- WHAT TO DO
Report each line of the data that contains the string "Medellín".

MATERIALS PROVIDED: Begin

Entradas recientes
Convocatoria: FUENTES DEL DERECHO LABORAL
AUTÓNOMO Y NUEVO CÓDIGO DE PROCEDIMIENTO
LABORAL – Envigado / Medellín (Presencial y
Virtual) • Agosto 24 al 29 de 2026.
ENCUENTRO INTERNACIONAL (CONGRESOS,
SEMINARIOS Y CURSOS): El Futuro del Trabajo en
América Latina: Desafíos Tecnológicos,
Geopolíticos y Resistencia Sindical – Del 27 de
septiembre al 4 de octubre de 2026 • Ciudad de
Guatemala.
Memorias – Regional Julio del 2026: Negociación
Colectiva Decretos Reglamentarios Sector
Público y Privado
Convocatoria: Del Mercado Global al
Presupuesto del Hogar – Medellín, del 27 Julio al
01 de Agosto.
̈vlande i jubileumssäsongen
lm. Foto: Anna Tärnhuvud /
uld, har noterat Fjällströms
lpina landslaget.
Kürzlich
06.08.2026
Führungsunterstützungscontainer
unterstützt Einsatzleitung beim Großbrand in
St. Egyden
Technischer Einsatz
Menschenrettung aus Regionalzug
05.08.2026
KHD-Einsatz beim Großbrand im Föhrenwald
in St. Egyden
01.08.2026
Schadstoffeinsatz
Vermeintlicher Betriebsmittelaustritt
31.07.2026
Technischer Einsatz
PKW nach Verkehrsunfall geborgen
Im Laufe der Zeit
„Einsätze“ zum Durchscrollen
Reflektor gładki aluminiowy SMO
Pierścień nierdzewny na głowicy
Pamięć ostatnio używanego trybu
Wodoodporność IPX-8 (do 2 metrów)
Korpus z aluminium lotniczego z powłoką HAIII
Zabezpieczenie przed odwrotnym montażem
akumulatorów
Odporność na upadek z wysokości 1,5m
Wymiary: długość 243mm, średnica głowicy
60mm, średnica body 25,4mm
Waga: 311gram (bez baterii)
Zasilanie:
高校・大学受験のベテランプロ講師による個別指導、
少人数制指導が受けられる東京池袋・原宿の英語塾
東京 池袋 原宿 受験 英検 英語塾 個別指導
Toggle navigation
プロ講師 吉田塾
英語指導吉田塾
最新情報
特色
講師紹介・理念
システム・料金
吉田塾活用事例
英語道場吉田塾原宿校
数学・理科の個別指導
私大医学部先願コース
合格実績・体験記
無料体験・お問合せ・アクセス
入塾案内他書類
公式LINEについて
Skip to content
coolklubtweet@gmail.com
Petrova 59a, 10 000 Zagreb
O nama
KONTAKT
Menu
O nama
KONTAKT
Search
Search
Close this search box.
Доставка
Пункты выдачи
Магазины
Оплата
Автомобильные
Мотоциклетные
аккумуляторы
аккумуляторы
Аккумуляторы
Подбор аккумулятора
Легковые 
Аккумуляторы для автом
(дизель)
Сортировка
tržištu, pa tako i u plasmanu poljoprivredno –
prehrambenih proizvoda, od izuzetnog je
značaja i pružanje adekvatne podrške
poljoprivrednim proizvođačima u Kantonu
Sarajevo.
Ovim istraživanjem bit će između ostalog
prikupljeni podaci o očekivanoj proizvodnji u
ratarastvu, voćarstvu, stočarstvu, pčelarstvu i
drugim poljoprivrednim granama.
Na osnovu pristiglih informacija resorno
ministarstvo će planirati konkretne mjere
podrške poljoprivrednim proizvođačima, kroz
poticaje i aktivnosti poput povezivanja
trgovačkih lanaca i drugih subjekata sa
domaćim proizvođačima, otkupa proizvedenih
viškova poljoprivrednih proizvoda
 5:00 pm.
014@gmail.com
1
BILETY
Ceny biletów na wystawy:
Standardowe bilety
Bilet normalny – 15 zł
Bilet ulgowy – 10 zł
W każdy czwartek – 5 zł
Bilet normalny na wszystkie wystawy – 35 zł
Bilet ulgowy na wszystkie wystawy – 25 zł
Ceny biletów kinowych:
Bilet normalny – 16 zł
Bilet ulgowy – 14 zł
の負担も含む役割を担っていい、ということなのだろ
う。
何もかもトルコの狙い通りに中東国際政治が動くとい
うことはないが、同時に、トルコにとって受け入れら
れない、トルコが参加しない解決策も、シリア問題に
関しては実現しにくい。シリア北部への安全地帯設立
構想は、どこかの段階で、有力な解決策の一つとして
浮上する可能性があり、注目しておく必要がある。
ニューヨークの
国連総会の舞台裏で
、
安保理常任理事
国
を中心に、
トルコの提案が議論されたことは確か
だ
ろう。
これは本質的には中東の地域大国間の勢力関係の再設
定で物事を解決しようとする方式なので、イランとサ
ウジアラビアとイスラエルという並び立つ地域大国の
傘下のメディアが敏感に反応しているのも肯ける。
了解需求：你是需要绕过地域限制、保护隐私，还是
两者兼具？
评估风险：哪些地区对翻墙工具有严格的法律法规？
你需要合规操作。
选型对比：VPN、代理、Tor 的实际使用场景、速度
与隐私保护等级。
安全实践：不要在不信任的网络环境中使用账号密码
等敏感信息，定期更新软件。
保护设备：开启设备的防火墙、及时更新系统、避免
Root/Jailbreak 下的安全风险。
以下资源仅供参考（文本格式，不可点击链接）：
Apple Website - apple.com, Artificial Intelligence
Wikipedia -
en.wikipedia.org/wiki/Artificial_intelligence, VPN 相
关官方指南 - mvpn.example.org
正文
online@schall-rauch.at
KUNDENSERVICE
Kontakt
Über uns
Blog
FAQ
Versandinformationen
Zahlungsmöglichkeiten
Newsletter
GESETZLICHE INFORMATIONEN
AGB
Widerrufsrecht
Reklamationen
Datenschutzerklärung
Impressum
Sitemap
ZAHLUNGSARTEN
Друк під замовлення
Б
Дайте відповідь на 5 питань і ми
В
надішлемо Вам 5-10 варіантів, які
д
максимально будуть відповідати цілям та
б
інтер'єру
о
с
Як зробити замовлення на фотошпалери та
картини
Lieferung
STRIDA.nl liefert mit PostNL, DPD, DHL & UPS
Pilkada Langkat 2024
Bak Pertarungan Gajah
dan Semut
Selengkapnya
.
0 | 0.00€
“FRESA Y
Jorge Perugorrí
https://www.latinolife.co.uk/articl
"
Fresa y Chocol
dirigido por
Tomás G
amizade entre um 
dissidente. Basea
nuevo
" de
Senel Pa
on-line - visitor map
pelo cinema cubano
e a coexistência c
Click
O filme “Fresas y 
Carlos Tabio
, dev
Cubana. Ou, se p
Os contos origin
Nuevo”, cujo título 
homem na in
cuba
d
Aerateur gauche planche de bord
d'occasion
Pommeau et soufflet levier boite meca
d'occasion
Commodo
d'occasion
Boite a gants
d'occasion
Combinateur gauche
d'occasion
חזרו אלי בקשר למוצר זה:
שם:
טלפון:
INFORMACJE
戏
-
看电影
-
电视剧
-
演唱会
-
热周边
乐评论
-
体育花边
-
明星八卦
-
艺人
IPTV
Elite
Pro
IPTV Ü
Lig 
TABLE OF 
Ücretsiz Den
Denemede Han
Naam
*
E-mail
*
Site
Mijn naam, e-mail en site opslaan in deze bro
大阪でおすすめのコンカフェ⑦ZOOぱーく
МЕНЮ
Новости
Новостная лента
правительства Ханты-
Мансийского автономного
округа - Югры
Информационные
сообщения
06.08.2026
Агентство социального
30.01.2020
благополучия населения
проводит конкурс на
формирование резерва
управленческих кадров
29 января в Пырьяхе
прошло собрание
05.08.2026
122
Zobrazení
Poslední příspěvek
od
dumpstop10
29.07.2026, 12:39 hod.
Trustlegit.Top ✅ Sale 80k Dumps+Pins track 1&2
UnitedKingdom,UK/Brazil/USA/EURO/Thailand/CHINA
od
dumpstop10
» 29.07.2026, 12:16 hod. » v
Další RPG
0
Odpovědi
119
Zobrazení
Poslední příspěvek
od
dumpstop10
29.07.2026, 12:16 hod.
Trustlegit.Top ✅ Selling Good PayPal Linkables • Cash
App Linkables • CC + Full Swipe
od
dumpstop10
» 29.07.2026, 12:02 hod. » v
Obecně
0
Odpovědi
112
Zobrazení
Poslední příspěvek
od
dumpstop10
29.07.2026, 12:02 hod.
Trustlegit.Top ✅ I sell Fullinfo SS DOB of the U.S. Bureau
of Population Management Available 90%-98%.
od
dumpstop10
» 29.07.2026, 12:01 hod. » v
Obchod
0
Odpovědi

MATERIALS PROVIDED: End

- ANSWER FOR THE TASK
LABORAL – Envigado / Medellín (Presencial y
Presupuesto del Hogar – Medellín, del 27 Julio al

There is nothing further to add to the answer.